Affleck is not the first actor to be in the right Bat-place at the wrong Bat-time. George Clooney also brought some interesting things to the table as the Dark Knight; a detached air of authority, a notion of Bruce Wayne as a flesh and blood human being, a wry sense of humor about the whole notion of fighting crime in a big rubber bat-suit. But the movie he made, Batman & Robin, was a ridiculous live-action cartoon. It gave him almost nothing to play. Even if you enjoy the movie’s campy vibe, you have to concede that it’s not the right vibe for George Clooney’s Batman.

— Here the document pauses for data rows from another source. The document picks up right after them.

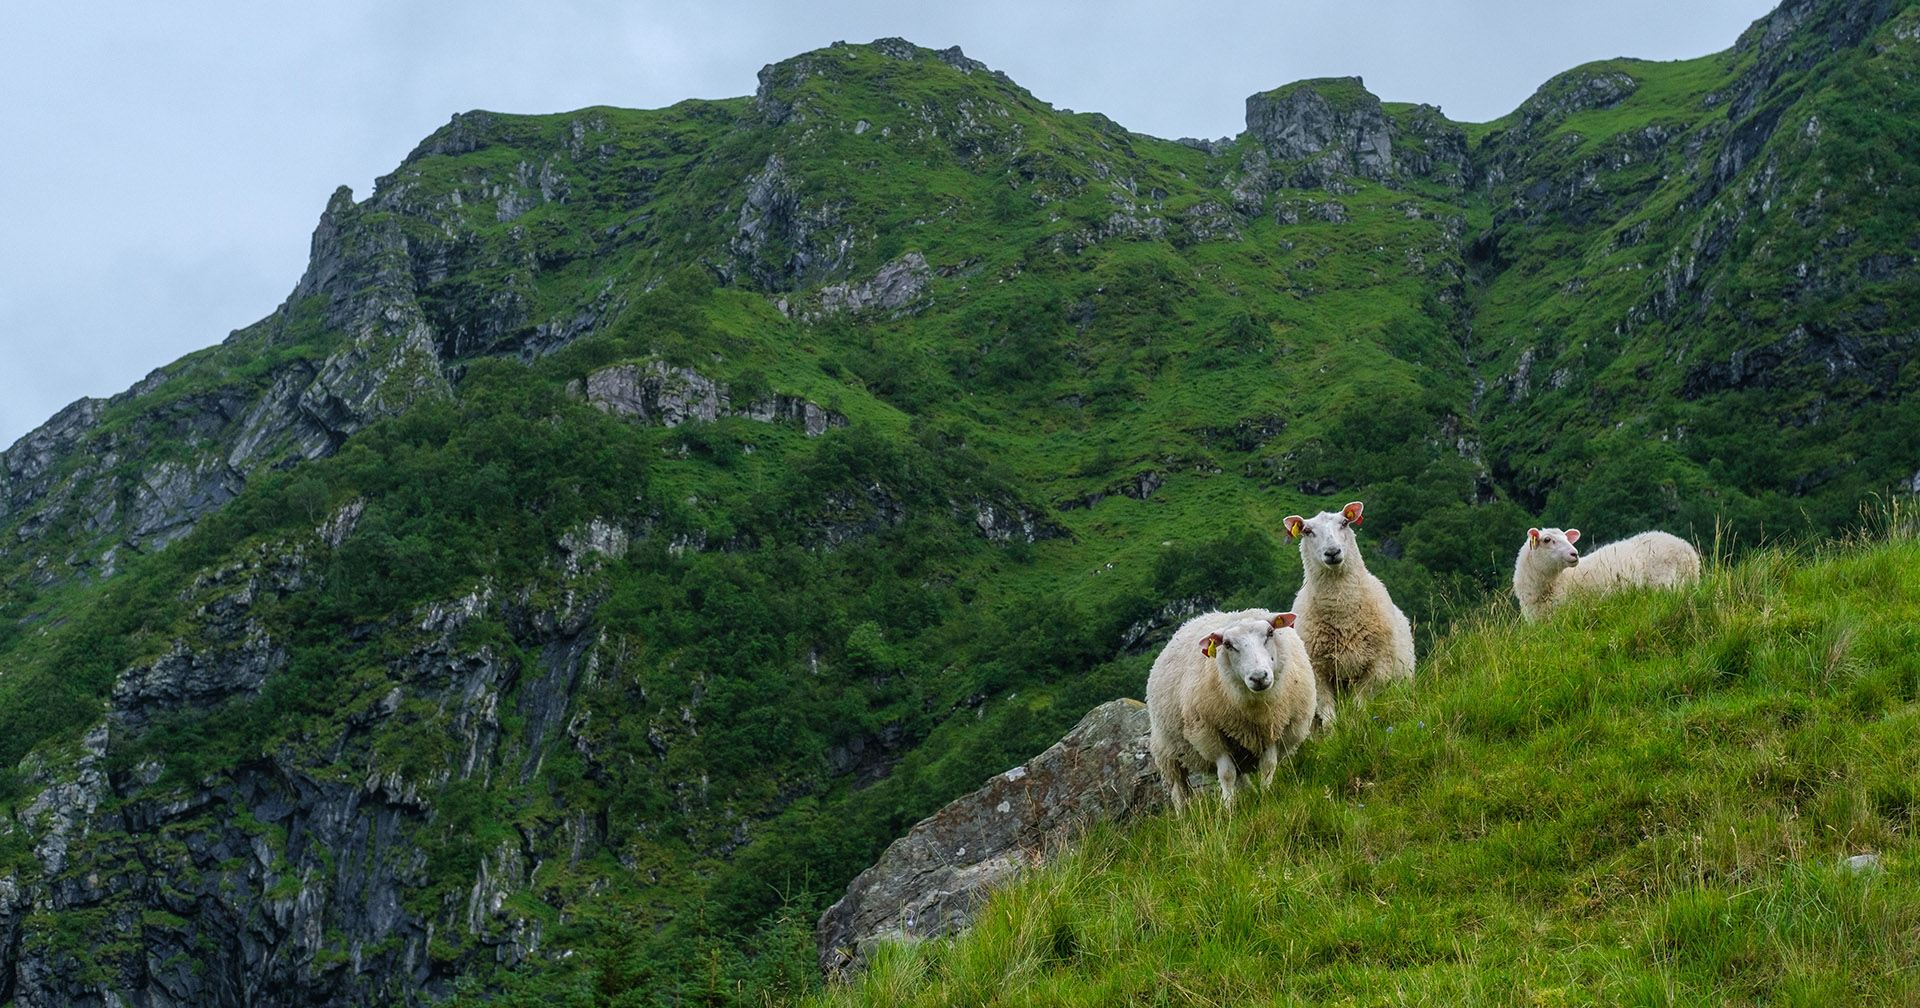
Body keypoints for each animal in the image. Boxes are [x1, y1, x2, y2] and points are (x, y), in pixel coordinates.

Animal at [1136, 610, 1320, 814]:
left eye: (1270, 632)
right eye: (1228, 644)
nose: (1258, 677)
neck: (1257, 712)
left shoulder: (1274, 731)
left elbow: (1268, 766)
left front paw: (1266, 795)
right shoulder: (1210, 736)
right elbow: (1226, 774)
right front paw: (1227, 808)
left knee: (1240, 776)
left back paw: (1251, 793)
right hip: (1166, 749)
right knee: (1178, 788)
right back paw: (1183, 815)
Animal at [1282, 495, 1420, 725]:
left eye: (1344, 523)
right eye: (1307, 531)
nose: (1332, 552)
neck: (1342, 618)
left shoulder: (1377, 667)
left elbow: (1359, 706)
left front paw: (1358, 725)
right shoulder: (1318, 672)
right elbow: (1328, 715)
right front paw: (1334, 732)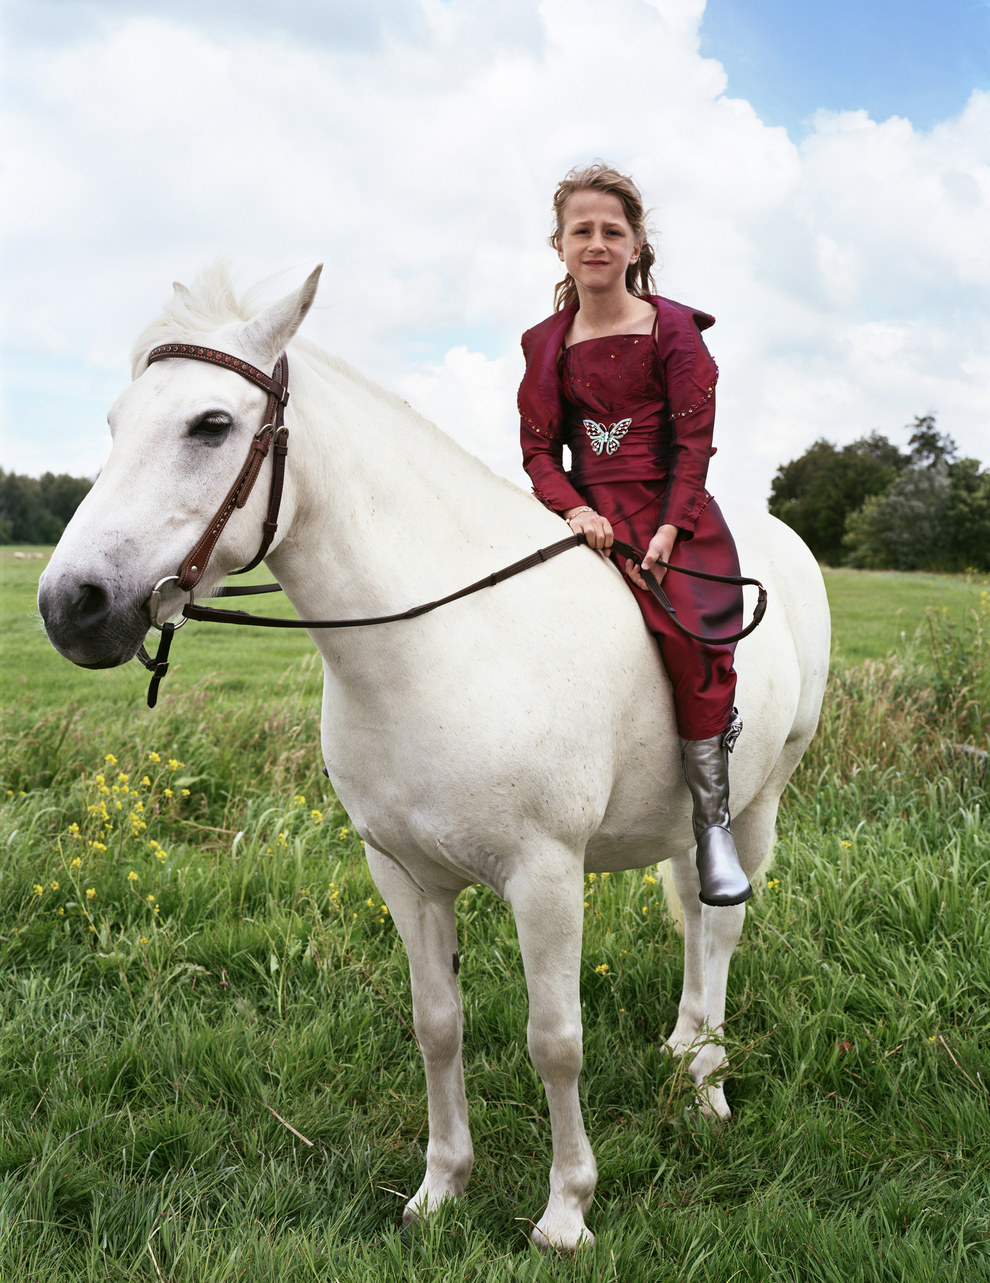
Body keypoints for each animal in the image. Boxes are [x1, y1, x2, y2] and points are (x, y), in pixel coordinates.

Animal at [38, 265, 825, 1247]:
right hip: (683, 819)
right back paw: (686, 1045)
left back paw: (707, 1080)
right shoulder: (404, 874)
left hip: (759, 799)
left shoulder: (546, 876)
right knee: (689, 904)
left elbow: (554, 1039)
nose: (70, 604)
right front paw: (442, 1187)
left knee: (720, 922)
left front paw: (566, 1210)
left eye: (210, 424)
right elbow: (437, 1024)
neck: (444, 639)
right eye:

The disaster of Batman & Robin didn’t kill Clooney’s career, and these couple of DCEU movies won’t kill Affleck’s either. He’s a skilled director and writer, as well as an actor, so perhaps he’ll find a place to explore some of the things he saw in Batman elsewhere. I, for one, will go to my grave insisting Affleck was a good Batman, even if his Batman movies suggest otherwise. And I can pretty much guarantee you that we will never hear Affleck utter the word “Martha” in a motion picture ever again.